ABSTRACT

The American health system is the most expensive in the world. 1 It is also one of the most inequitable. Hospitals in major metropolitan areas are gleaming cathedrals of technology. But by some very meaningful measures, the American health system itself is sick, lagging behind far less developed countries. According to a frequently cited World Health Organization study, a baby born in Bosnia has a longer life expectancy than one born in the United States of America. The citizens of Bangladesh have more equitable access to health care than their American counterparts. The United States ranks 47th in life expectancy at birth and 54th in fairness, a measure of the extent to which the best care is available equally throughout a country (WHO 2000).
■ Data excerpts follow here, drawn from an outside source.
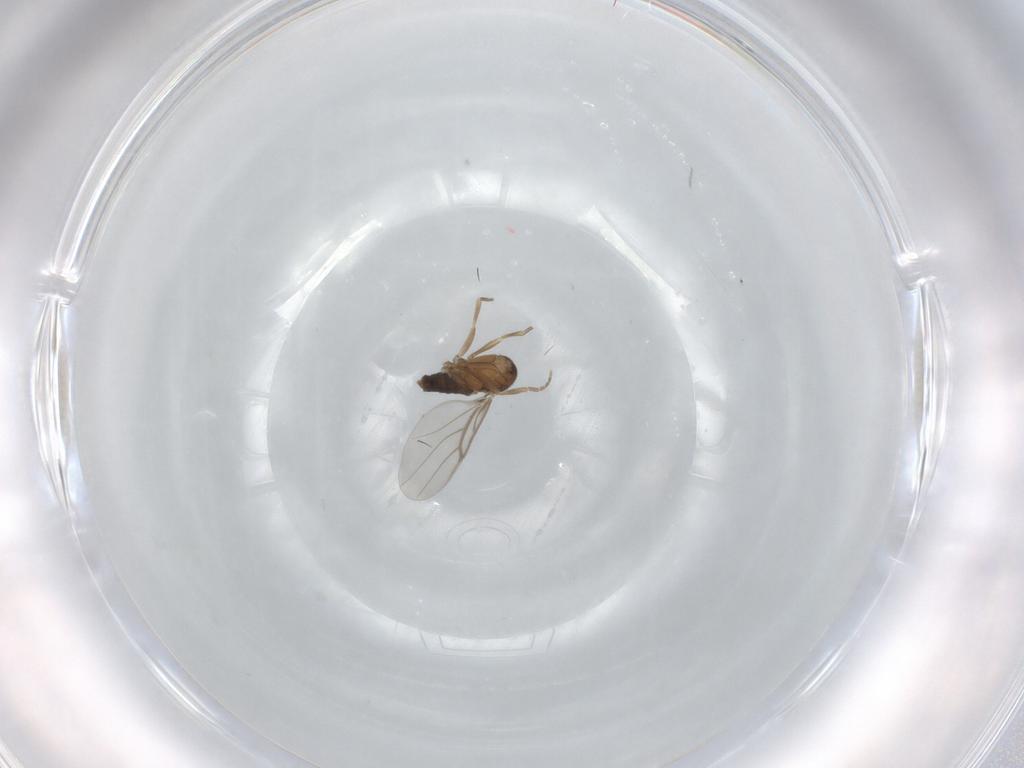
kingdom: Animalia
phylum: Arthropoda
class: Insecta
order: Diptera
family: Phoridae
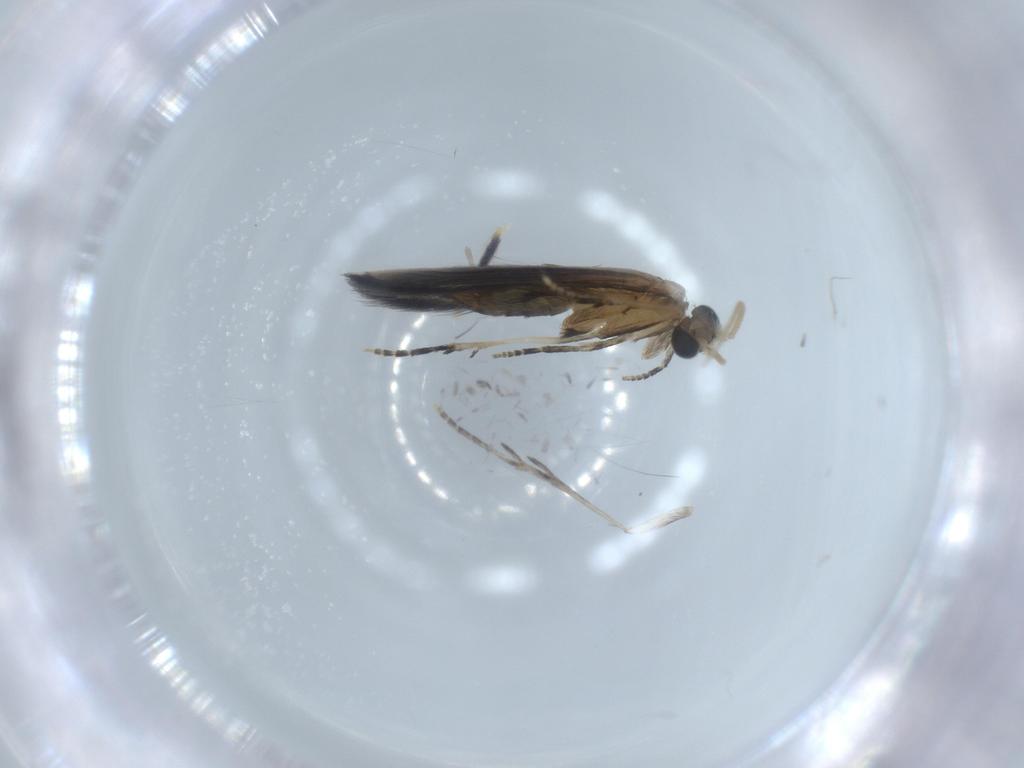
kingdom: Animalia
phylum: Arthropoda
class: Insecta
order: Trichoptera
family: Hydroptilidae
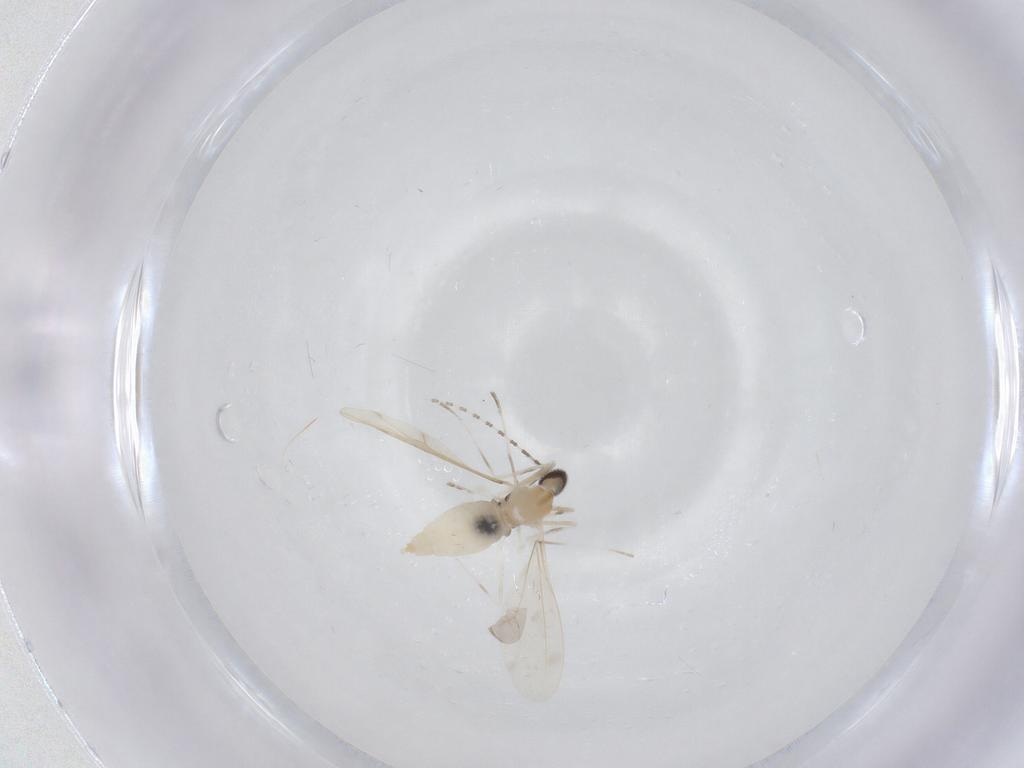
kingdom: Animalia
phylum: Arthropoda
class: Insecta
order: Diptera
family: Cecidomyiidae
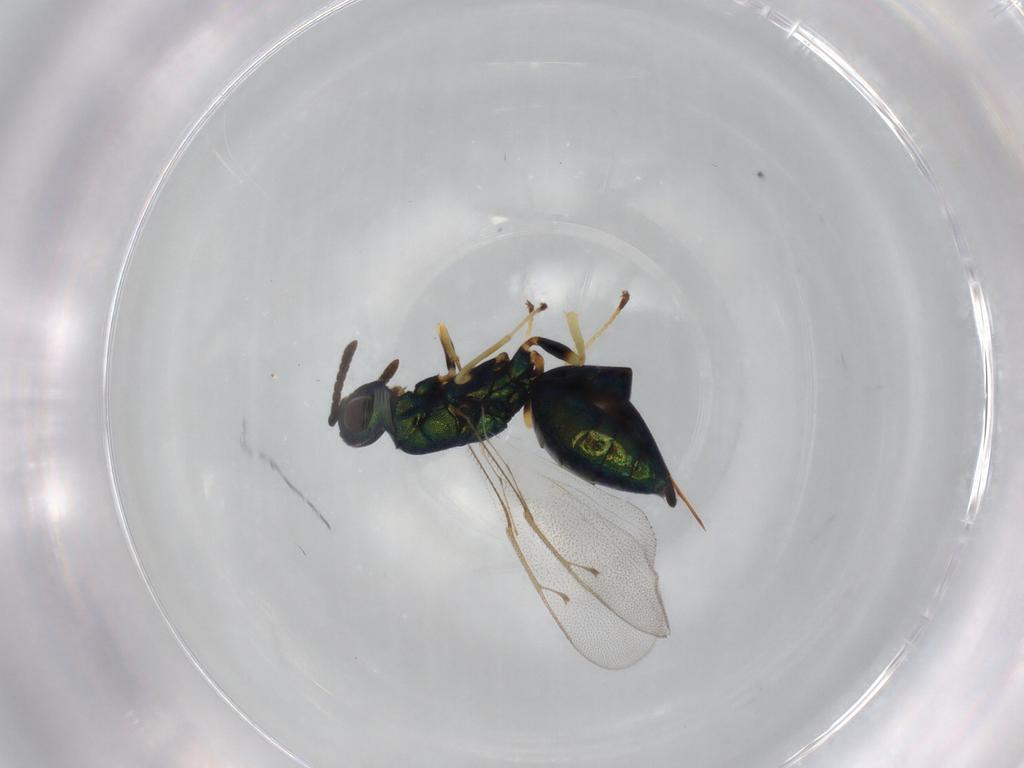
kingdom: Animalia
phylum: Arthropoda
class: Insecta
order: Hymenoptera
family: Pteromalidae
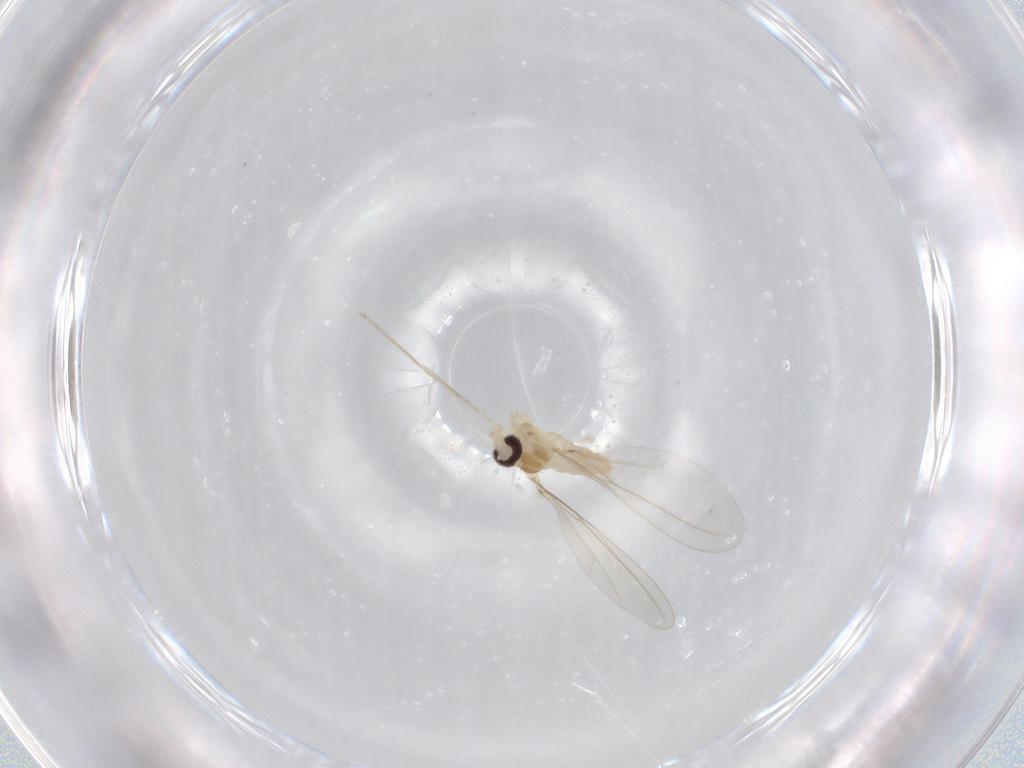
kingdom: Animalia
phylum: Arthropoda
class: Insecta
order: Diptera
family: Cecidomyiidae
Nearly 51 million Americans have no health care coverage, and, according to the Commonwealth Fund, an additional 25 million are considered underinsured. Many in low-paying jobs have only the illusion of health care coverage (DeNavas-Walt et al. 2010). The number of uninsured and underinsured Americans has grown larger as for-profit corporations have come to dominate the health insurance industry. At the same time, the percentage of premiums that insurers spend paying claims, reflected by an equation called the medical loss ratio (MLR), has steadily declined. The higher the MLR, the more the insurer has paid out in claims. From 1993 to 2010, the average MLR, which is a key measure that investors consider in evaluating an insurer’s financial performance, dropped from 95 percent to around 80 percent. Investors prefer to see a decreasing MLR every quarter, and if they don’t, their displeasure can be reflected in a decrease in the company’s stock price.